We study variance-dependent regret bounds for Markov decision processes (MDPs). Algorithms with variance-dependent regret guarantees can automatically exploit environments with low variance (e.g., enjoying constant regret on deterministic MDPs). The existing algorithms are either variance-independent or suboptimal. We first propose two new environment norms to characterize the fine-grained variance properties of the environment. For model-based methods, we design a variant of the MVP algorithm (Zhang et al., 2021a). We apply new analysis techniques to demonstrate that this algorithm enjoys variance-dependent bounds with respect to the norms we propose. In particular, this bound is simultaneously minimax optimal for both stochastic and deterministic MDPs, the first result of its kind. We further initiate the study on model-free algorithms with variance-dependent regret bounds by designing a reference-function-based algorithm with a novel capped-doubling reference update schedule. Lastly, we also provide lower bounds to complement our upper bounds.
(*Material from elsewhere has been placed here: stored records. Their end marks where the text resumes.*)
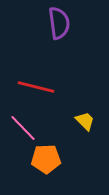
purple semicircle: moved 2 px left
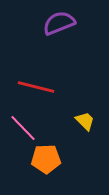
purple semicircle: rotated 104 degrees counterclockwise
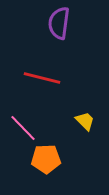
purple semicircle: rotated 60 degrees counterclockwise
red line: moved 6 px right, 9 px up
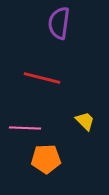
pink line: moved 2 px right; rotated 44 degrees counterclockwise
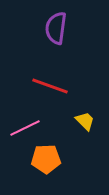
purple semicircle: moved 3 px left, 5 px down
red line: moved 8 px right, 8 px down; rotated 6 degrees clockwise
pink line: rotated 28 degrees counterclockwise
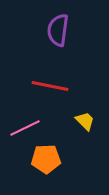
purple semicircle: moved 2 px right, 2 px down
red line: rotated 9 degrees counterclockwise
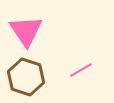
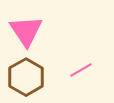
brown hexagon: rotated 12 degrees clockwise
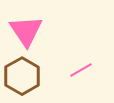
brown hexagon: moved 4 px left, 1 px up
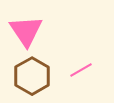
brown hexagon: moved 10 px right
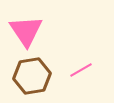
brown hexagon: rotated 21 degrees clockwise
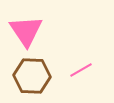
brown hexagon: rotated 12 degrees clockwise
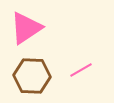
pink triangle: moved 3 px up; rotated 30 degrees clockwise
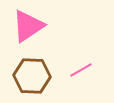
pink triangle: moved 2 px right, 2 px up
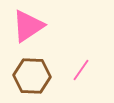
pink line: rotated 25 degrees counterclockwise
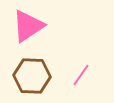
pink line: moved 5 px down
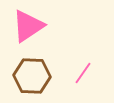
pink line: moved 2 px right, 2 px up
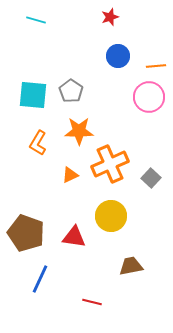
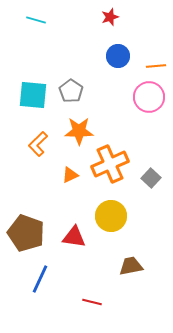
orange L-shape: moved 1 px down; rotated 15 degrees clockwise
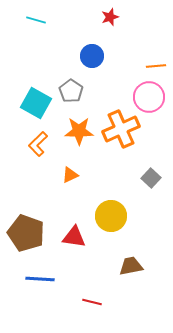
blue circle: moved 26 px left
cyan square: moved 3 px right, 8 px down; rotated 24 degrees clockwise
orange cross: moved 11 px right, 35 px up
blue line: rotated 68 degrees clockwise
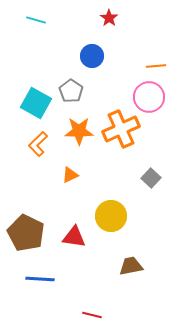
red star: moved 1 px left, 1 px down; rotated 18 degrees counterclockwise
brown pentagon: rotated 6 degrees clockwise
red line: moved 13 px down
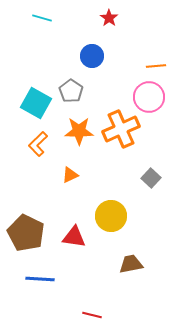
cyan line: moved 6 px right, 2 px up
brown trapezoid: moved 2 px up
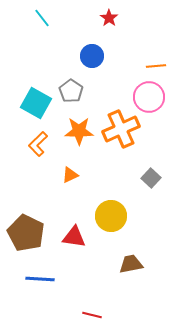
cyan line: rotated 36 degrees clockwise
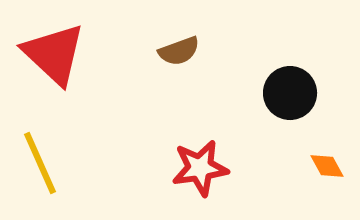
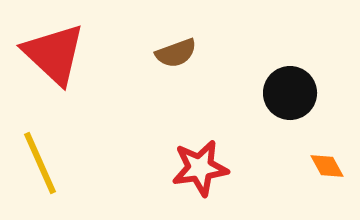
brown semicircle: moved 3 px left, 2 px down
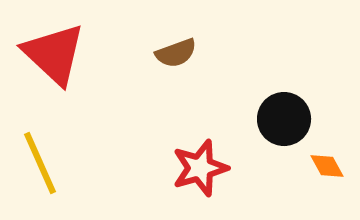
black circle: moved 6 px left, 26 px down
red star: rotated 8 degrees counterclockwise
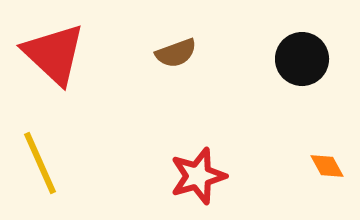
black circle: moved 18 px right, 60 px up
red star: moved 2 px left, 8 px down
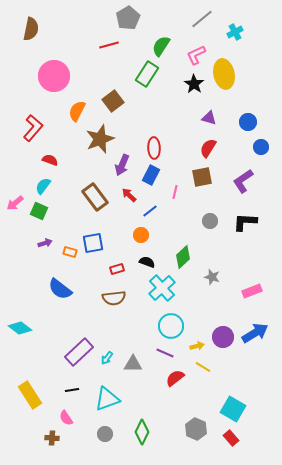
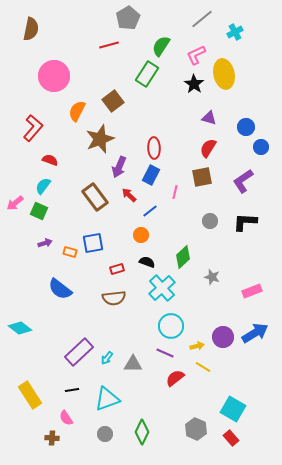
blue circle at (248, 122): moved 2 px left, 5 px down
purple arrow at (122, 165): moved 3 px left, 2 px down
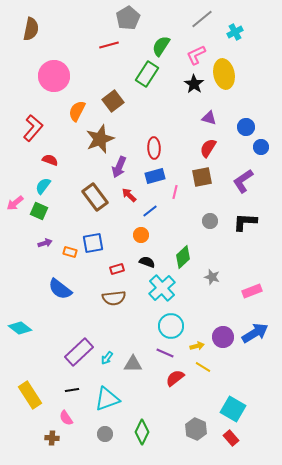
blue rectangle at (151, 175): moved 4 px right, 1 px down; rotated 48 degrees clockwise
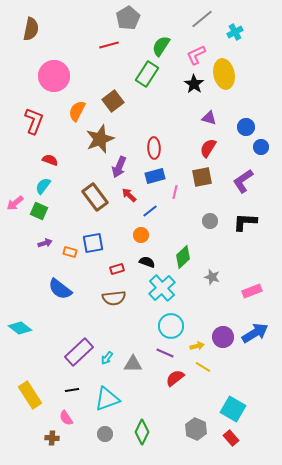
red L-shape at (33, 128): moved 1 px right, 7 px up; rotated 20 degrees counterclockwise
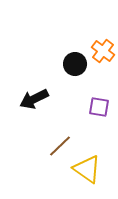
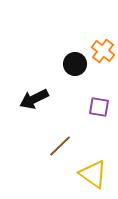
yellow triangle: moved 6 px right, 5 px down
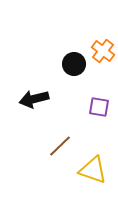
black circle: moved 1 px left
black arrow: rotated 12 degrees clockwise
yellow triangle: moved 4 px up; rotated 16 degrees counterclockwise
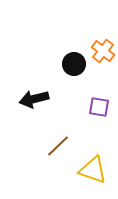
brown line: moved 2 px left
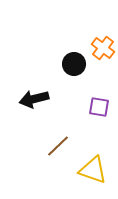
orange cross: moved 3 px up
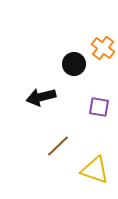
black arrow: moved 7 px right, 2 px up
yellow triangle: moved 2 px right
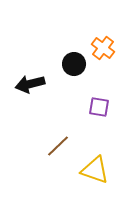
black arrow: moved 11 px left, 13 px up
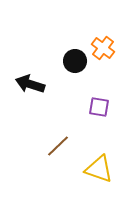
black circle: moved 1 px right, 3 px up
black arrow: rotated 32 degrees clockwise
yellow triangle: moved 4 px right, 1 px up
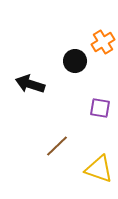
orange cross: moved 6 px up; rotated 20 degrees clockwise
purple square: moved 1 px right, 1 px down
brown line: moved 1 px left
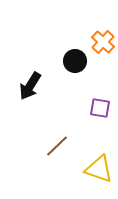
orange cross: rotated 15 degrees counterclockwise
black arrow: moved 2 px down; rotated 76 degrees counterclockwise
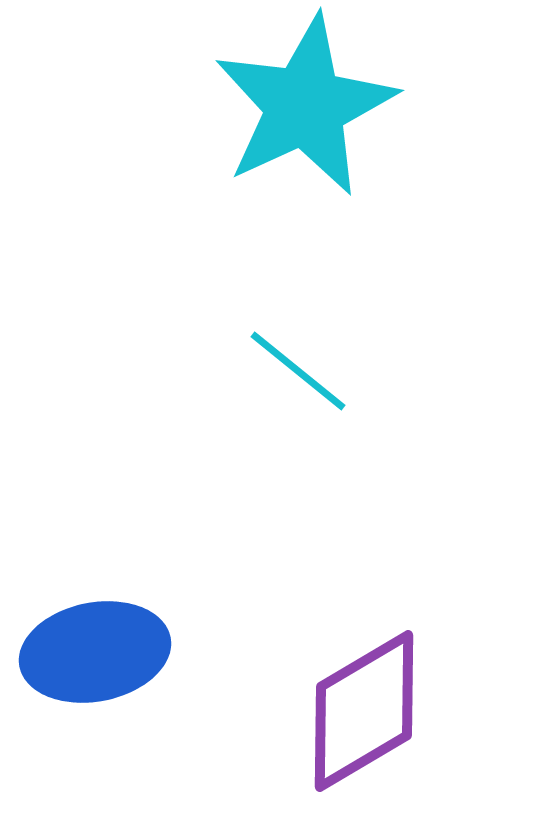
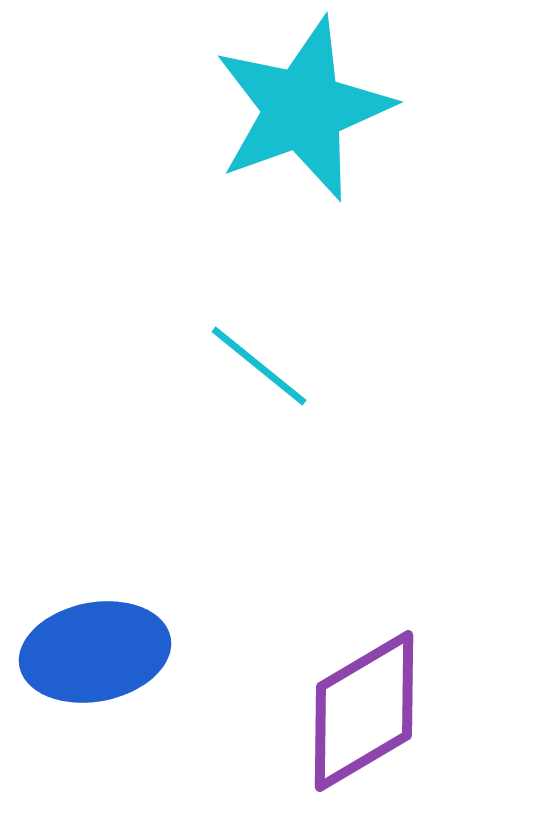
cyan star: moved 2 px left, 3 px down; rotated 5 degrees clockwise
cyan line: moved 39 px left, 5 px up
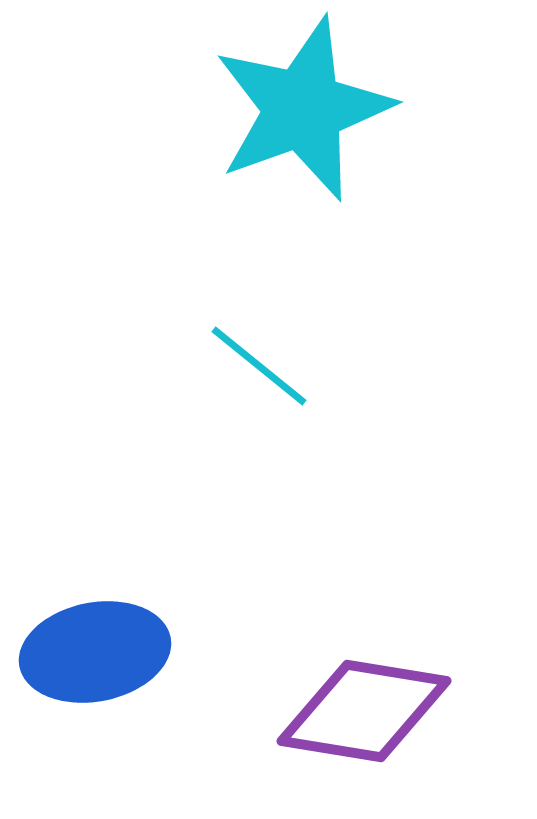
purple diamond: rotated 40 degrees clockwise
翻译：我们研究马尔可夫决策过程（MDPs）的方差依赖遗憾界。具有方差依赖遗憾保证的算法能够自动利用低方差环境（例如，在确定性MDP上实现常数遗憾）。现有算法要么与方差无关，要么次优。我们首先提出两种新的环境范数，用于刻画环境的细粒度方差特性。对于基于模型的方法，我们设计了MVP算法（Zhang等，2021a）的一个变体。应用新的分析技术，我们证明了该算法相对所提出的范数具有方差依赖界。特别地，该界同时在随机和确定性MDP上达到极小极大最优，这是同类结果中的首例。通过设计一种基于参考函数的算法，并采用新颖的封顶加倍参考更新调度，我们进一步开创了具有方差依赖遗憾界的无模型算法的研究。最后，我们还提供了下界以补充上界结果。